**Pixel coordinate tracking data**
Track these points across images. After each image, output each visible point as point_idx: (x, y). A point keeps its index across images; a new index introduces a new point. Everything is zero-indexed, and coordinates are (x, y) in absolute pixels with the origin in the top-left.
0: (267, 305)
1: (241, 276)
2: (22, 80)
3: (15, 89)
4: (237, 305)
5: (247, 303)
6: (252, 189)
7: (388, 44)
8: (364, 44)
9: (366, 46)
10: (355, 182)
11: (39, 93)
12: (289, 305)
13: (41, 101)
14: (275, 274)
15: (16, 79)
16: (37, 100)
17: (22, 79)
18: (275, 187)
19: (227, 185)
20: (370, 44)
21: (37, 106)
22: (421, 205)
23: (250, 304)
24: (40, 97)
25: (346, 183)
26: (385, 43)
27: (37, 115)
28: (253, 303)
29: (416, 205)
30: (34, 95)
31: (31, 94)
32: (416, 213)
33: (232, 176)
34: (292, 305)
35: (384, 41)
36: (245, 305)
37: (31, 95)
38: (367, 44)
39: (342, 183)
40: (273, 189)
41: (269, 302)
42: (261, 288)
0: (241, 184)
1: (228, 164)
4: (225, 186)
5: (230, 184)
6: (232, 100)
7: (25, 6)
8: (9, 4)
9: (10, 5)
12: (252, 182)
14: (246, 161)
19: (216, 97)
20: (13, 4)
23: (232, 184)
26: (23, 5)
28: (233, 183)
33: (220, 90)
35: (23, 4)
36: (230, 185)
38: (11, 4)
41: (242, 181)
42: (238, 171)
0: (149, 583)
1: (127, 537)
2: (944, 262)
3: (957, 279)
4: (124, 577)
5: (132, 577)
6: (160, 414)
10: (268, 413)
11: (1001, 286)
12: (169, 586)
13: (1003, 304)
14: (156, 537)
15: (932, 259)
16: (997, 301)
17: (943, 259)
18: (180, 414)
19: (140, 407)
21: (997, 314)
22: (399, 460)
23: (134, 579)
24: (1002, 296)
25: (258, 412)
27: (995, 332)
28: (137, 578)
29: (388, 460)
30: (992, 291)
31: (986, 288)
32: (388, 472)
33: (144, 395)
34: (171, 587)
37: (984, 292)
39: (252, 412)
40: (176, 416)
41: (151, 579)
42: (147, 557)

**Aim of the task**
Copy out exactly the lines between the line with "11: (39, 93)" and the last line of the entries, counting both of those lines.

**Reply**
11: (39, 93)
12: (289, 305)
13: (41, 101)
14: (275, 274)
15: (16, 79)
16: (37, 100)
17: (22, 79)
18: (275, 187)
19: (227, 185)
20: (370, 44)
21: (37, 106)
22: (421, 205)
23: (250, 304)
24: (40, 97)
25: (346, 183)
26: (385, 43)
27: (37, 115)
28: (253, 303)
29: (416, 205)
30: (34, 95)
31: (31, 94)
32: (416, 213)
33: (232, 176)
34: (292, 305)
35: (384, 41)
36: (245, 305)
37: (31, 95)
38: (367, 44)
39: (342, 183)
40: (273, 189)
41: (269, 302)
42: (261, 288)
0: (241, 184)
1: (228, 164)
4: (225, 186)
5: (230, 184)
6: (232, 100)
7: (25, 6)
8: (9, 4)
9: (10, 5)
12: (252, 182)
14: (246, 161)
19: (216, 97)
20: (13, 4)
23: (232, 184)
26: (23, 5)
28: (233, 183)
33: (220, 90)
35: (23, 4)
36: (230, 185)
38: (11, 4)
41: (242, 181)
42: (238, 171)
0: (149, 583)
1: (127, 537)
2: (944, 262)
3: (957, 279)
4: (124, 577)
5: (132, 577)
6: (160, 414)
10: (268, 413)
11: (1001, 286)
12: (169, 586)
13: (1003, 304)
14: (156, 537)
15: (932, 259)
16: (997, 301)
17: (943, 259)
18: (180, 414)
19: (140, 407)
21: (997, 314)
22: (399, 460)
23: (134, 579)
24: (1002, 296)
25: (258, 412)
27: (995, 332)
28: (137, 578)
29: (388, 460)
30: (992, 291)
31: (986, 288)
32: (388, 472)
33: (144, 395)
34: (171, 587)
37: (984, 292)
39: (252, 412)
40: (176, 416)
41: (151, 579)
42: (147, 557)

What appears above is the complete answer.